21/05/2018

Yanny vs Laurel


So here’s the clip…..

Which name do you hear? This conundrum has been driving people crazy over the past week or so and this is just one of zillions of posts, Tweets and general online chatter as to which word is actually being spoken. It’s remarkable. I’ve seen footage of two people equally convinced of the word they heard but one of them quite categorically hears “yanny” whereas the other equally hears “laurel”. What has fascinated people is the fact that whichever word you hear there is no ambiguity about it and you cannot understand how someone else could hear a completely different word. Not since the gold dress / blue dress has there been such an online kerfuffle!

Look at the two words- they don’t even seem that alike. Yanny and Laurel could be the name of a Sixties folk duo! If you just saw the words written down out of context you’d never imagine it would be possible to mix them up but this is what has happened. So what is going on? A psychology professor no less- David Alais from Sydney University - explained last week to a bemused world which probably remained just as bemused afterwards. The words he said are a “perceptually ambiguous stimulus”.  There you go then. What he means is that it’s the aural equivalent of those pictures where you might see a face or a vase for example. He reckons the brain “flips back and forth” because it can’t really work out what the answer is. Though the words do not look similar when you speak them they do, he says, have a similar “timing and energy content.”

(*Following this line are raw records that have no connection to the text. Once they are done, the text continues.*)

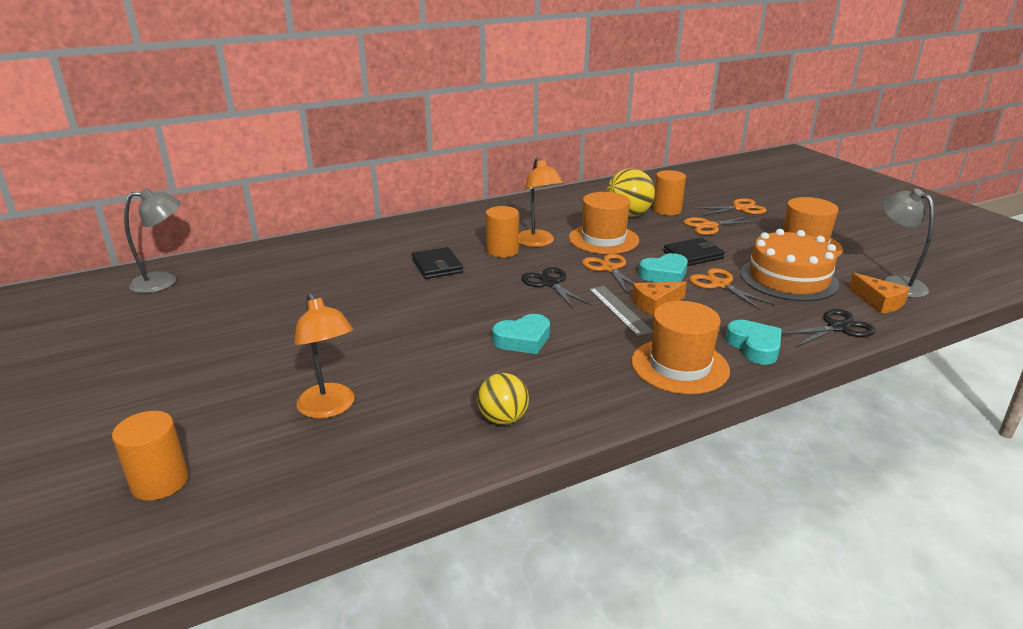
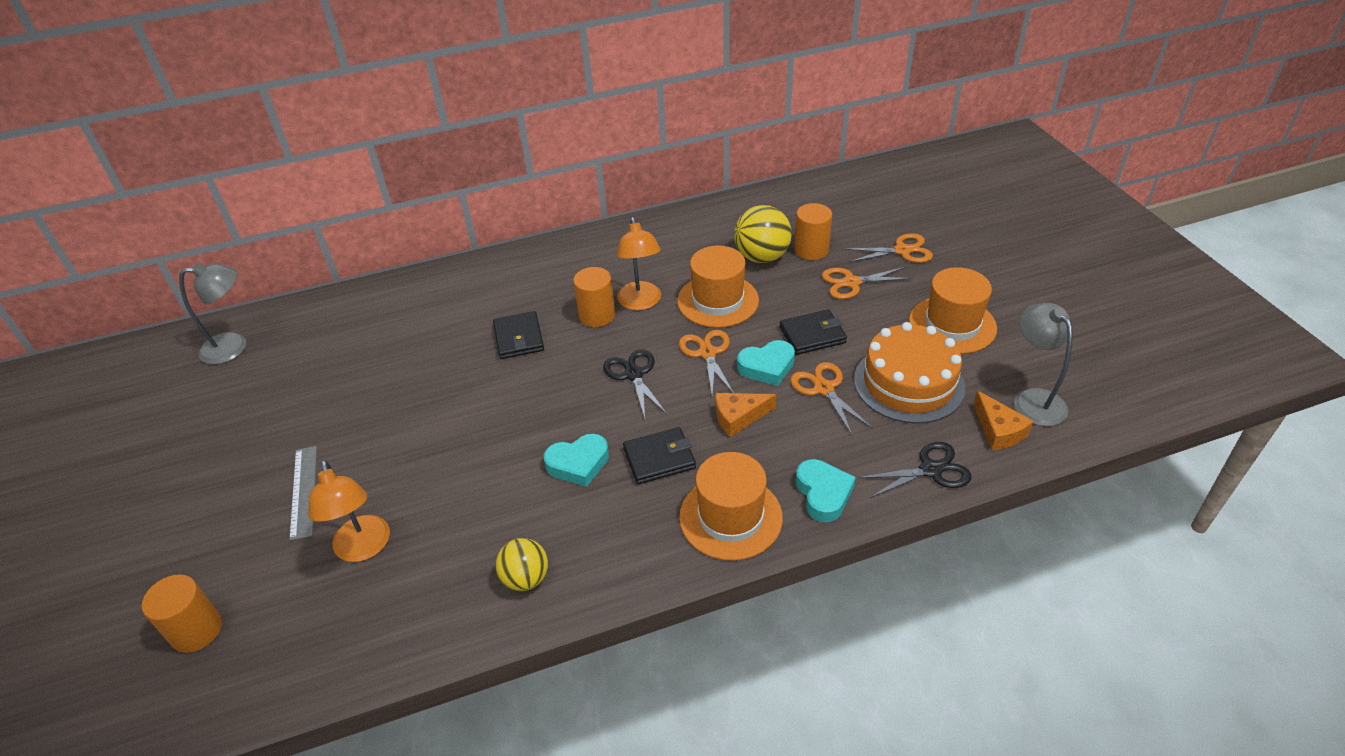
camera: 10 degrees right, 15 degrees up
grey ruler [589,286,653,337] -> grey ruler moved to [289,446,317,541]
none -> black wallet [623,427,696,484]

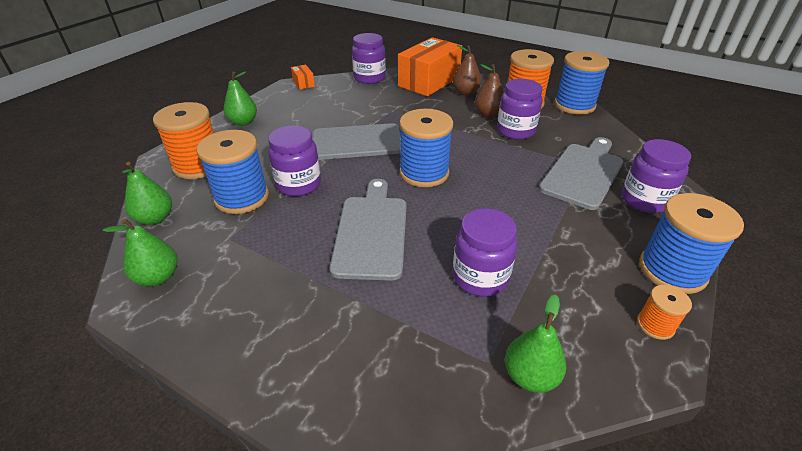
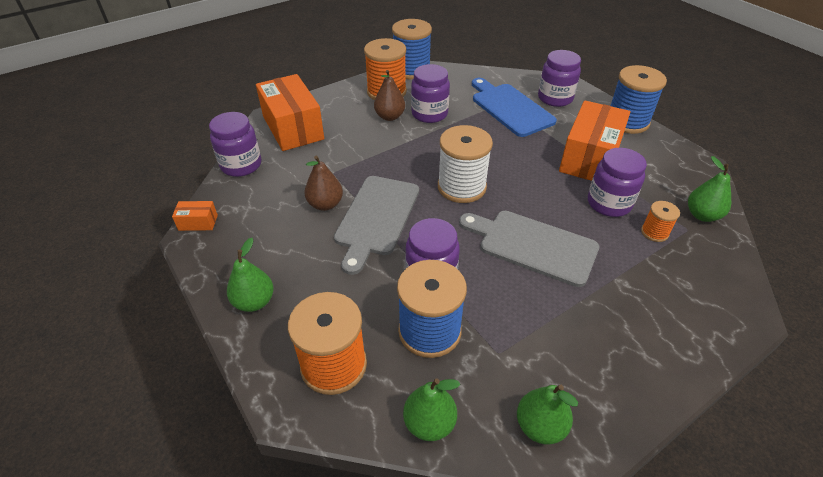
camera: 65 degrees left, 5 degrees up
blue spool [399,109,453,187] -> white spool [438,125,493,203]
brown pear [453,45,482,96] -> brown pear moved to [304,156,343,211]
grey cutting board [539,137,623,210] -> blue cutting board [472,78,557,137]
orange spool [637,285,692,340] -> orange spool moved to [641,201,680,242]
none -> orange box [559,100,631,181]

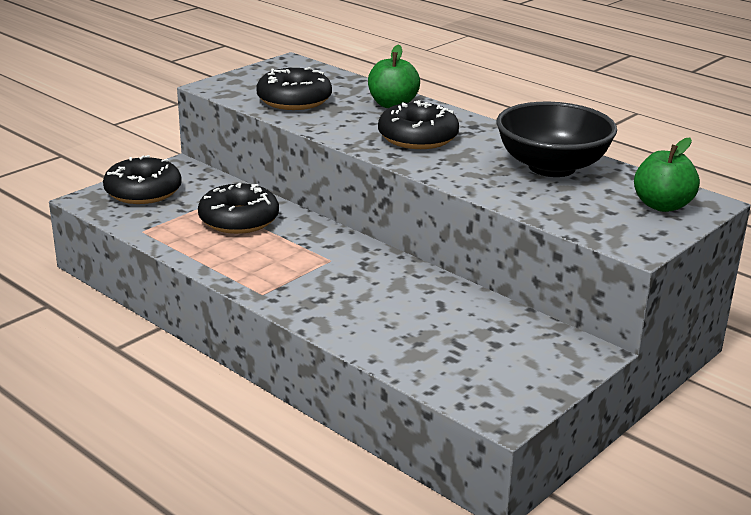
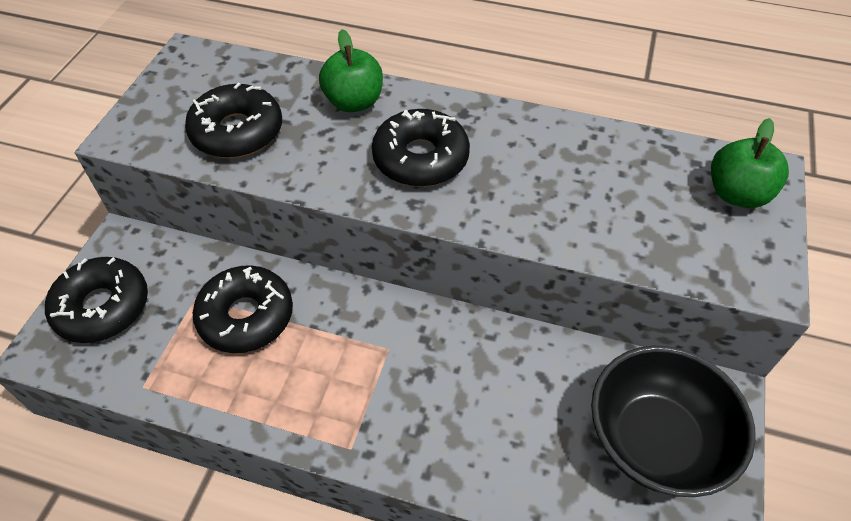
camera: 25 degrees left, 25 degrees up
black bowl [496,102,617,177] -> black bowl moved to [591,346,756,497]

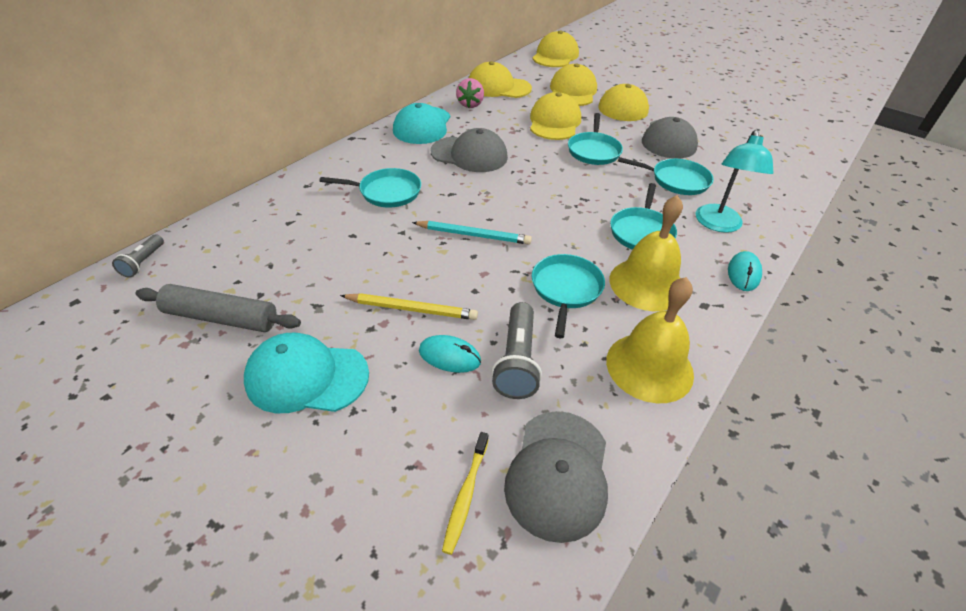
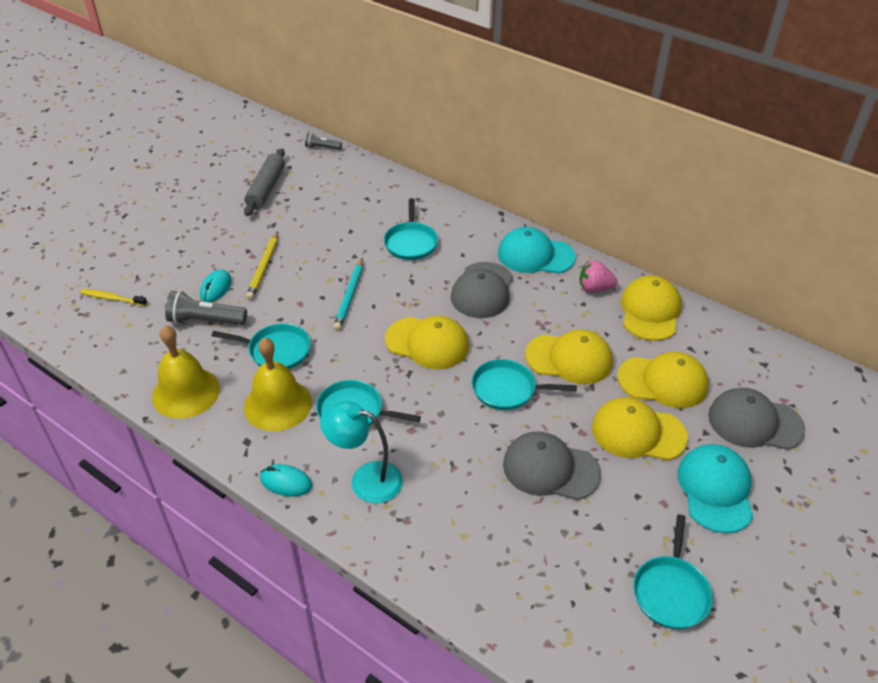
camera: 90 degrees right, 0 degrees up
turquoise cap [244,333,369,413] -> turquoise cap moved to [677,444,753,533]
grey cap [504,411,608,543] -> grey cap moved to [708,388,806,450]
yellow cap [532,30,579,67] -> yellow cap moved to [385,316,469,369]
turquoise pan [618,157,714,195] -> turquoise pan moved to [633,514,713,629]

The suggestion is that your age is a determining factor with older people more liable to hear “Yanny” though that doesn’t explain the clips I’ve seen with younger people hearing it. The issue of the accent is important too- the voice may sound computer generated but it has an American accent which could make the words sound different to non- Americans. What you listen to the clip on may also affect your interpretation as there’s a difference in the sound you’d get from a smartphone as opposed to through big speakers. For example the clip above is from The Guardian and much cleaner than any other version I’ve heard.
There do seem to be more stories supporting the idea that “Laurel` was/ is the word but then outlining the reasons why half the people who hear it think it says “Yanny”. If you want a plausible explanation then there is one but in the end that might be less interesting than continuing to speculate on which word it actually is.  Go the foot of the post if you want to find out.

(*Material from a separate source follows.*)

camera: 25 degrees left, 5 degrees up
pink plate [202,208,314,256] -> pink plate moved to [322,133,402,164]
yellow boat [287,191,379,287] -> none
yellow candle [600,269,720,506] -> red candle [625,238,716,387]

There have been lots of polls in which the results may have been inconclusive but have generated huge debate over the past week or so. One thing that has puzzled me is what “Yanny” means. “Laurel” is a name or a type of tree but what –or who- is a Yanny? Amusingly Vocabulary.com has added a definition describing it as “a word or a phrase that is capable of distracting the entire Internet for at least 24 hours”. More sensibly it is also used as a boy’s name in Greece where it means “gracious”.

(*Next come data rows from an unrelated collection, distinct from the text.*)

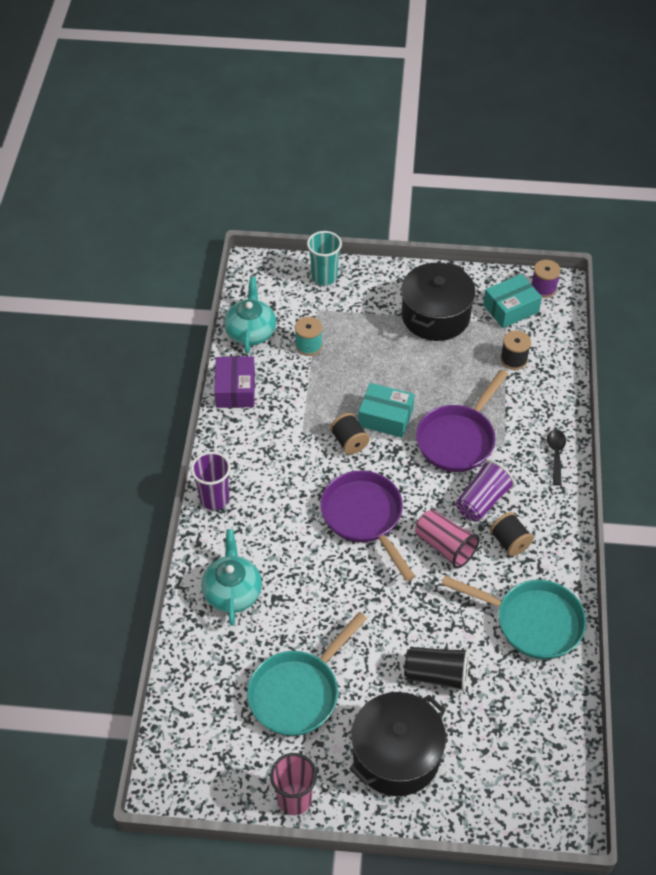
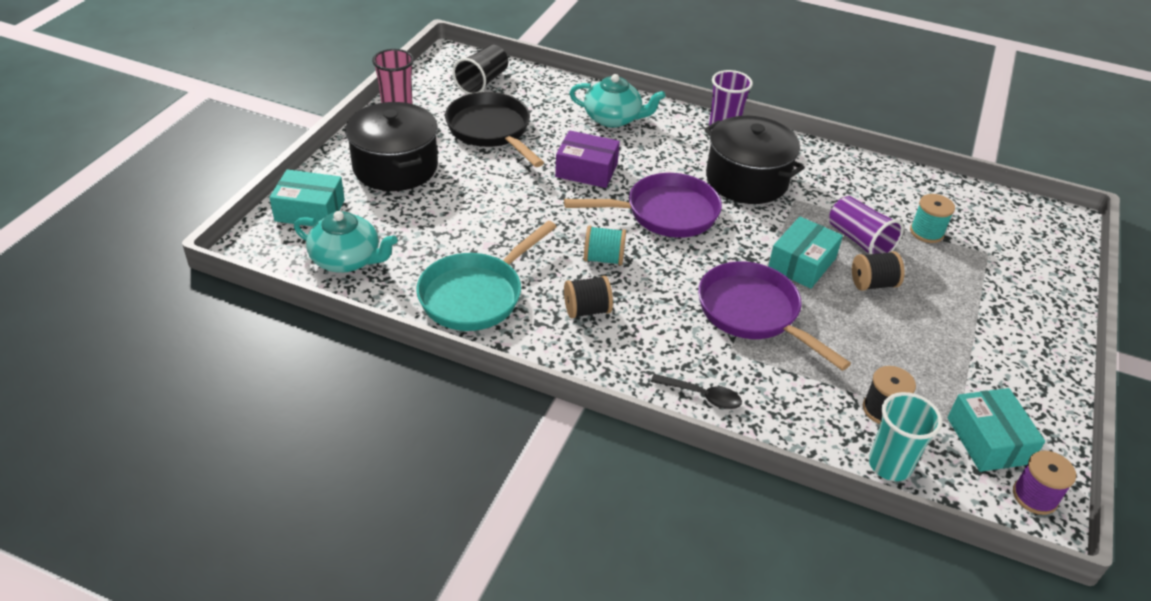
camera: 105 degrees right, 10 degrees down
purple box [214,356,255,408] -> purple box moved to [555,130,620,188]
turquoise teapot [224,277,276,354] -> turquoise teapot moved to [294,211,398,273]
turquoise pan [247,612,367,736] -> black pan [445,92,544,167]
turquoise cup [307,231,342,285] -> turquoise cup moved to [869,392,942,481]
black spool [330,413,370,455] -> black spool moved to [852,251,905,291]
black pot [401,262,476,341] -> black pot moved to [704,116,805,204]
black cup [404,647,469,692] -> black cup moved to [453,45,508,94]
pink cup [415,510,480,569] -> turquoise spool [584,226,626,265]
purple cup [456,460,515,521] -> purple cup moved to [829,196,904,254]
none -> turquoise box [269,169,345,226]

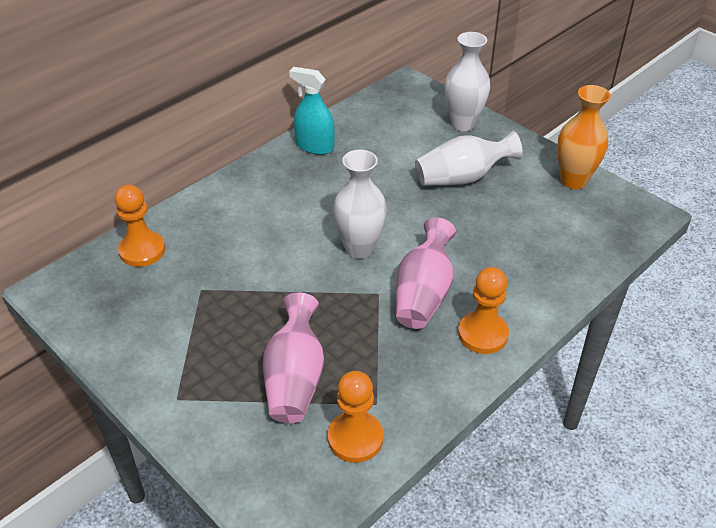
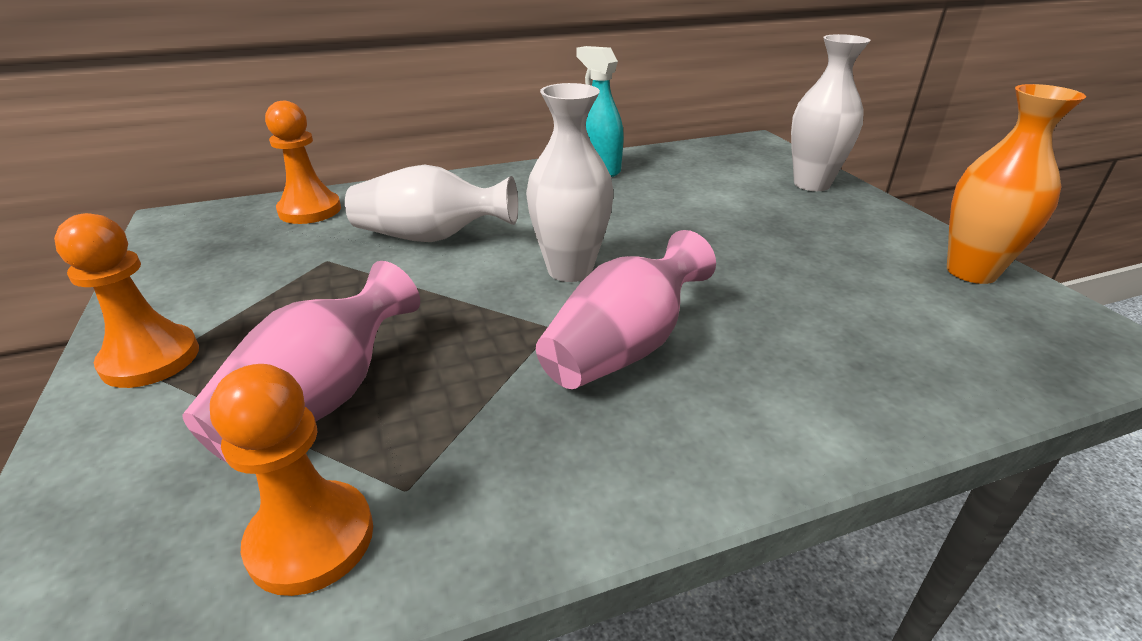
camera: 25 degrees right, 10 degrees down
white vase [415,131,523,186] -> white vase moved to [345,165,518,242]
orange pawn [458,267,509,354] -> orange pawn moved to [54,213,199,388]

After a week there is no sign that the whole thing will float away until everyone has heard the clip and made up their mind what it is saying. What word do I hear? Well that’s obvious isn’t it!
An explanation for those who need to know - The clip has been traced back to a recording made by opera singer Jay Aubrey Jones for Vocabulary.com back in 2007. This has subsquently been compressed and in that process part of the sound spectrum was lost meaning that some letters can be mis-heard as others. Our brains and ears will only pick up the strongest frequencies and this is where I got lost but if you go to lifehacker.com you can find a long technical explanation and the reveal as to which word it actually is.
Alternatively you can just carry on arguing about it!!